XXVIII Domingo del Tiempo Ordinario, Ciclo C
Vale más agradecer que pedir
LA GRATITUD, MEMORIA DEL CORAZÓN
Iba Jesús caminando hacia Jerusalén y salieron a su encuentro diez leprosos, que
se detuvieron a distancia y a gritos le decían: ¡Jesús Maestro, ten compasión de
nosotros! A verlos, Jesús les dijo: Vayan a presentarse a los sacerdotes. Y mientras
iban de camino, quedaron todos sanos. Uno de ellos, viendo que estaba curado, se
volvió alabando a Dios en alta voz y, echándose a los pies de Jesús con el rostro en
tierra, le daba gracias.
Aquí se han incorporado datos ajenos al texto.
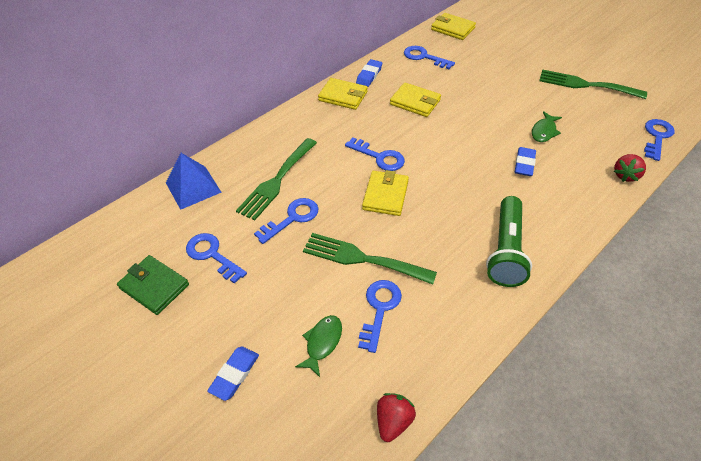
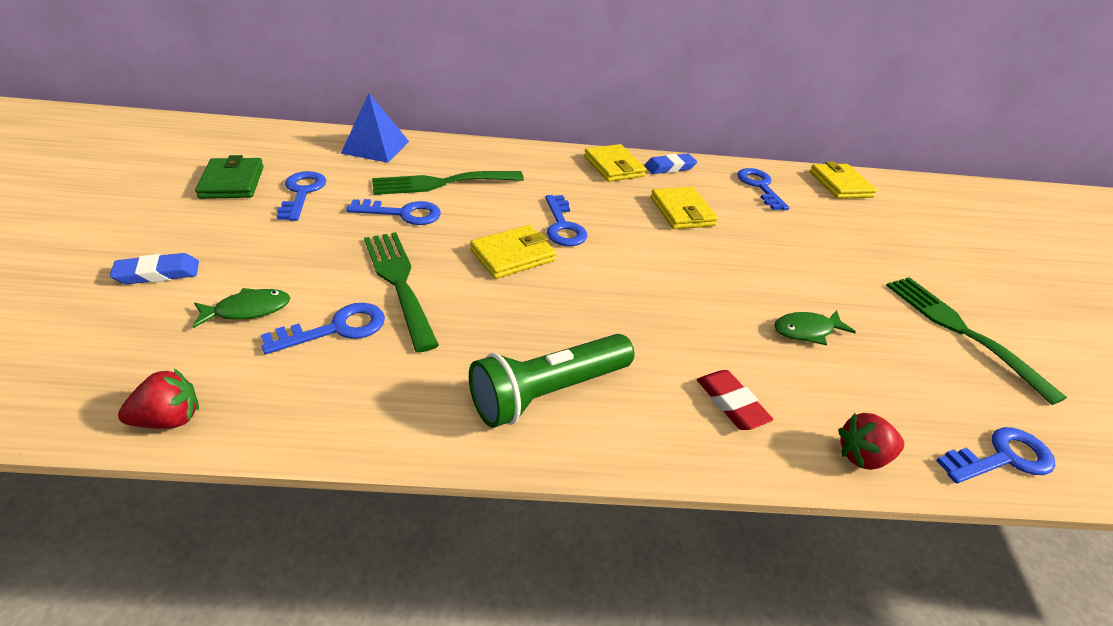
camera: 40 degrees right, 10 degrees down
blue eraser [515,147,536,176] -> none
none -> red eraser [697,370,773,430]

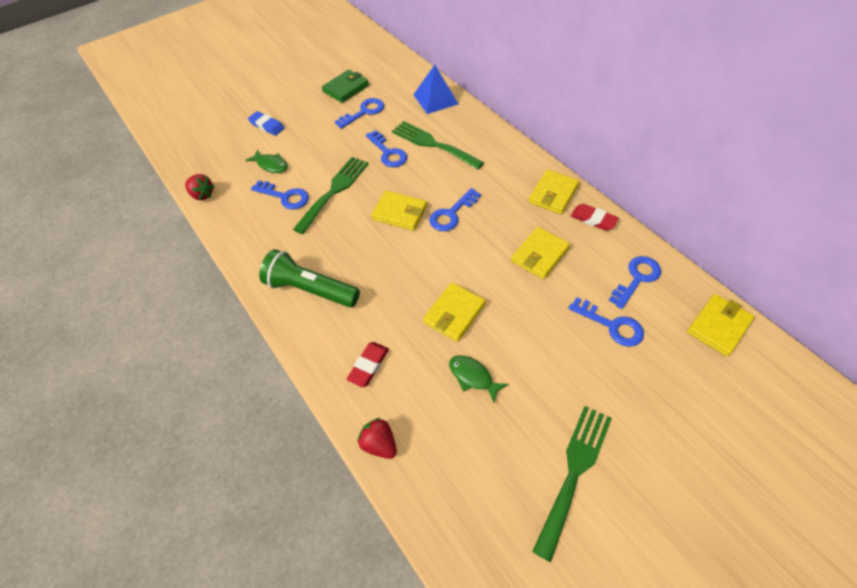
camera: 60 degrees right, 15 degrees up
blue eraser [645,154,697,174] -> red eraser [571,204,619,231]
blue key [936,427,1055,484] -> blue key moved to [568,297,644,347]
none -> yellow wallet [423,282,486,342]

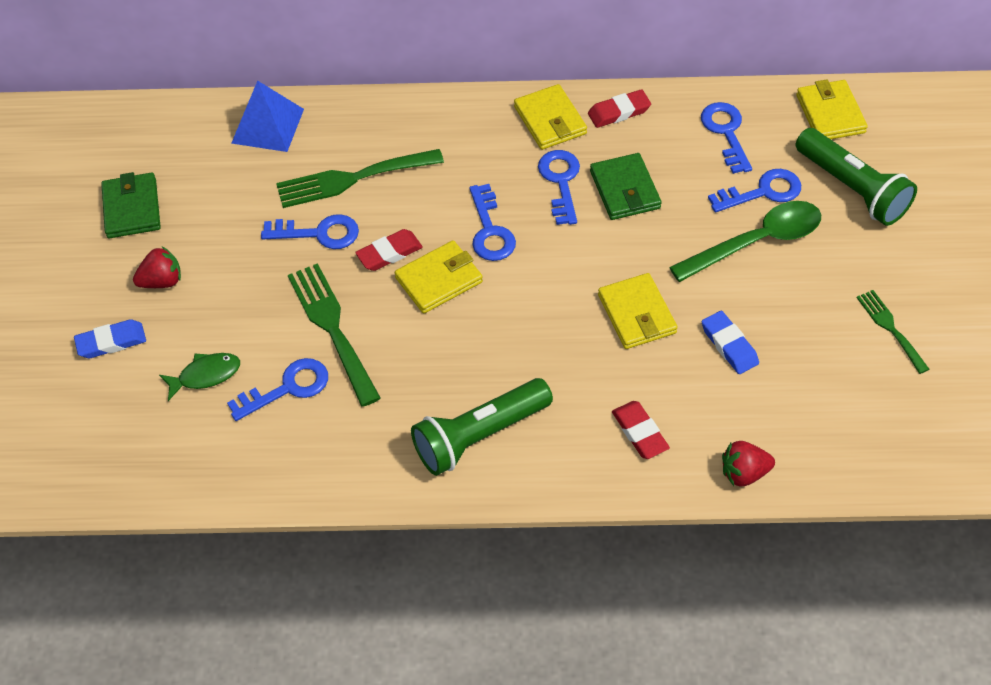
camera: 55 degrees left, 0 degrees up
red strawberry [185,174,214,200] -> red strawberry moved to [133,246,181,288]
blue key [335,98,384,129] -> blue key moved to [538,150,580,225]
green fish [449,355,509,403] -> blue eraser [702,311,759,374]
yellow wallet [511,227,570,279] -> green wallet [590,153,662,220]
green fork [532,406,612,562] -> green fork [857,290,929,374], size x0.58
none -> red eraser [355,229,423,271]
none -> green spoon [669,201,821,282]
none -> green flashlight [796,128,917,226]

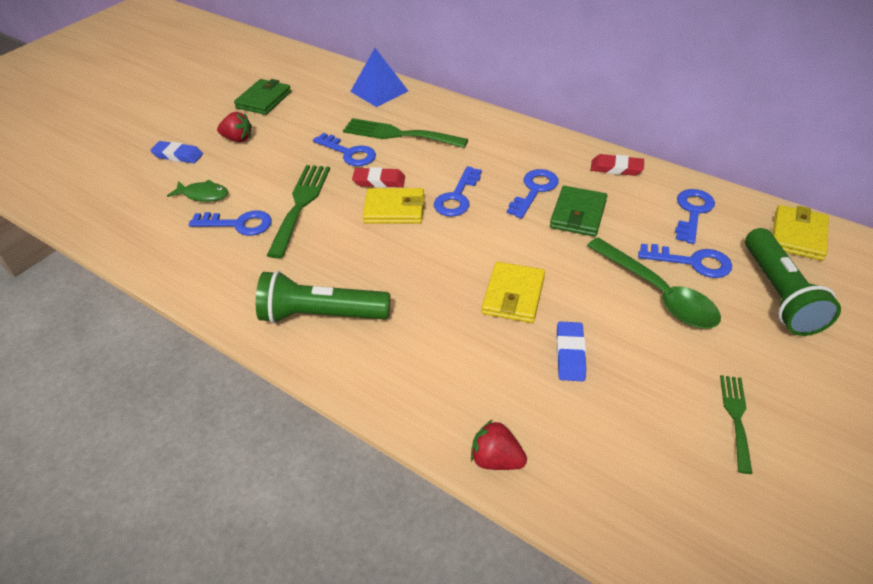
camera: 35 degrees right, 10 degrees down
yellow wallet [514,84,587,150] -> none
red eraser [612,401,670,459] -> none
green spoon [669,201,821,282] -> green spoon turned 45 degrees clockwise [587,237,721,328]

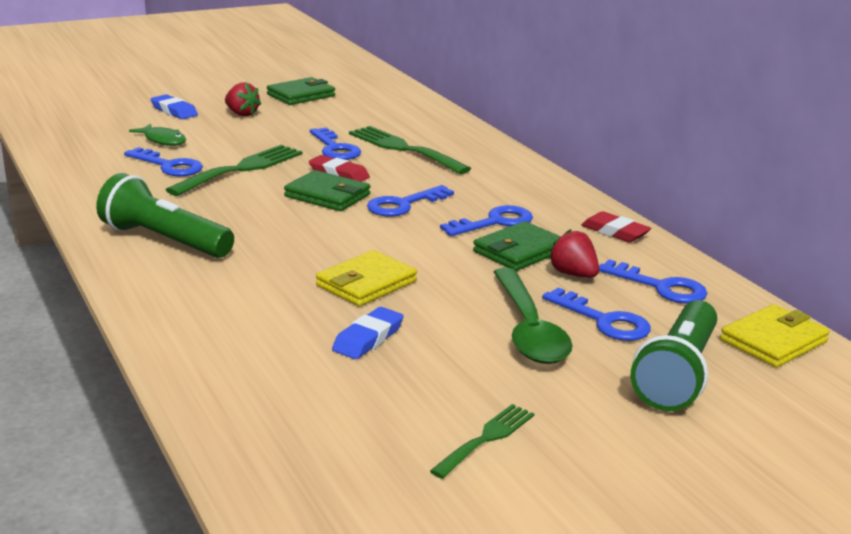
camera: 25 degrees right, 20 degrees down
blue pyramid [350,48,408,107] -> none
yellow wallet [362,188,425,224] -> green wallet [284,170,370,211]
red strawberry [471,419,527,470] -> red strawberry moved to [548,229,599,278]
blue key [675,189,715,244] -> blue key turned 75 degrees clockwise [599,260,707,304]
Este era samaritano. Jesús entonces preguntó: ¿No han
quedado limpios los diez? Los otros nueve ¿dónde están? ¿No ha vuelto más que
este extranjero para dar gloria a Dios? Y le dijo: Levántate y vete, que tu fe te ha
salvado. (Lc. 17, 11-19).
La gratitud es la memoria del corazón. Sin embargo, nos dirigimos a Dios más para
pedirle favores que para darle gracias, alabarlo y adorarlo con amor y gozo por los
inmensos favores que nos ha hecho, nos hace y nos hará; y los favores más
grandes sin que se los hayamos pedido: la vida, la familia, la creación, la fe, la
Biblia, la Eucaristía…, la resurrección y la vida eterna.
No nos limitemos a la oración de petición, y demos gracias a Dios de continuo,
como exhorta san Pablo: "Oren continuamente, dando gracias a Dios", pues la
oración de gratitud es la más eficaz para que nos dé, nos conserve y multiplique
sus dones, especialmente nos dé el don máximo y definitivo: el paraíso eterno y Él
mismo, nuestra herencia eterna.
Sí, los creyentes necesitamos cultivar más y mejor la memoria del corazón para con
Dios. Esa gratitud amorosa por cuanto Dios es para cada uno de nosotros: la fuente
inagotable de todo lo que somos, tenemos, amamos, gozamos y esperamos.
Los diez leprosos no atribuyen a Dios su horrible enfermedad, sino que de Dios
esperan la curación, pues es el único que puede curarlos. Mas hoy muchos que se
dicen creyentes, achacan a Dios las enfermedades y desgracias que les suceden a
ellos o a otros, y que tienen otras causas.
Dios puede permitir la enfermedad y la desgracia, como permite la muerte por ser
la puerta de la vida eterna, pues esta vida no es la vida. Como un padre y una
madre permiten y desean una operación dolorosa que salva la vida de un hijo. Pero
no tienen culpa alguna del dolor causado por la operación, sino que sufren con él.
¡Cuántas veces la enfermedad y la desgracia son el único recurso que puede
despertar al hombre de una existencia sin sentido o de una rutina religiosa en la
que vivía muriendo, camino del fracaso eterno.
Puede ser que estemos imitando a los nueve leprosos judíos que no volvieron a dar
gracias, porque para ellos contaba más su curación y cumplir la ley que la gratitud
a la persona que los había curado. Sólo un pagano reconoció en su curación el amor
de Dios Padre que lo llamaba a cambiar de vida para mejor.
Por desgracia podemos sentirnos dueños absolutos de los dones de Dios, y creer
que no tenemos que agradecerle nada. Es más: nos sentimos con derecho idolatrar
sus bienes, poniéndolos en lugar de Él, utilizarlos para ofenderlo, e incluso
considerarlo un rival de nuestra felicidad. Lo cual es grande y fatal desacierto.
La gratitud hecha vida, nos da paz, alegría, mérito, salvación, esperanza, para
construir así, de la mano de Dios, la vida feliz que Él quiere para todos en el tiempo
y en la eternidad. La gratitud a Dios es garantía de que lo amamos de verdad, con
ese amor que “cubre multitud de pecados”.